Otacílio Negrão de Lima, mayor of Belo Horizonte in the early 20th century, dammed a small stream called Pampulha in 1936 for flood control and augment the city water supply through the creation of a reservoir. The resulting Lake Pampulha became the site of an urban development project by Juscelino Kubitschek. Kubitschek called on the young architect Oscar Niemeyer to create a series of buildings; Niemeyer was joined by the landscape architect Roberto Burle Marx and numerous artists to create site now considered the earliest and most important example of Modernism in Brazil.
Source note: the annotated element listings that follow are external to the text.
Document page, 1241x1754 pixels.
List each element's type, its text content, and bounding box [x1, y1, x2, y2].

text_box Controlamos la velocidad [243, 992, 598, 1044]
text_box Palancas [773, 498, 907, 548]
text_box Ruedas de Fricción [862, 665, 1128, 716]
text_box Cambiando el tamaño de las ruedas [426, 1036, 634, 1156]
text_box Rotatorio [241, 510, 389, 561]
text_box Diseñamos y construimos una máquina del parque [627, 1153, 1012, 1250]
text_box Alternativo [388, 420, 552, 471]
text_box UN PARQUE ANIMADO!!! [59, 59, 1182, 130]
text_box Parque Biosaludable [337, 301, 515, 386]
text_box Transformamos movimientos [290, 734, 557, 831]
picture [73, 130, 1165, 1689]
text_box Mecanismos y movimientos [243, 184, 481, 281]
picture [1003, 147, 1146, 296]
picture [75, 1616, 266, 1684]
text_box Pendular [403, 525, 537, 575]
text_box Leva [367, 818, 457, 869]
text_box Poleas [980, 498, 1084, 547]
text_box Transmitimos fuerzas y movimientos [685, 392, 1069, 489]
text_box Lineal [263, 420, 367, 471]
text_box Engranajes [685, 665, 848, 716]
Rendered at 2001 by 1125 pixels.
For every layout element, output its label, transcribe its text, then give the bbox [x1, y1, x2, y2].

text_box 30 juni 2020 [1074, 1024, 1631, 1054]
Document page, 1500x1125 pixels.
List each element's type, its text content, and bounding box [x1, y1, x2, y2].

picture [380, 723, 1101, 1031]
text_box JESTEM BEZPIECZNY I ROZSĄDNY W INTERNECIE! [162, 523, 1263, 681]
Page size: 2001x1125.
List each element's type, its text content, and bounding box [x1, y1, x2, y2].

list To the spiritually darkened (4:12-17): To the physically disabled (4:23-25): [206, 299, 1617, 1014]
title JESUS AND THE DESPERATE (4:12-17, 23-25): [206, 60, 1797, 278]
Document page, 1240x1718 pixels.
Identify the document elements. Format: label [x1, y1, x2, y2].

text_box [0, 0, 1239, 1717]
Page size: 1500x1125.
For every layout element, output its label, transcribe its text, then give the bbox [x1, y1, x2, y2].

In July 2016 the area around the lake became an UNESCO World Heritage Site known as the Pampulha Modern Ensemble (Conjunto Arquitetônico da Pampulha).

== Transport ==
Belo Horizonte/Pampulha – Carlos Drummond de Andrade Airport is in the area.

== Education ==

The Santa Amélia section formerly housed the Escola Japonesa de Belo Horizonte (ベロ・オリゾンテ日本人学校) a.k.a. Instituto Cultural Mokuyoo-Kai Sociedade Civil, a Japanese day school.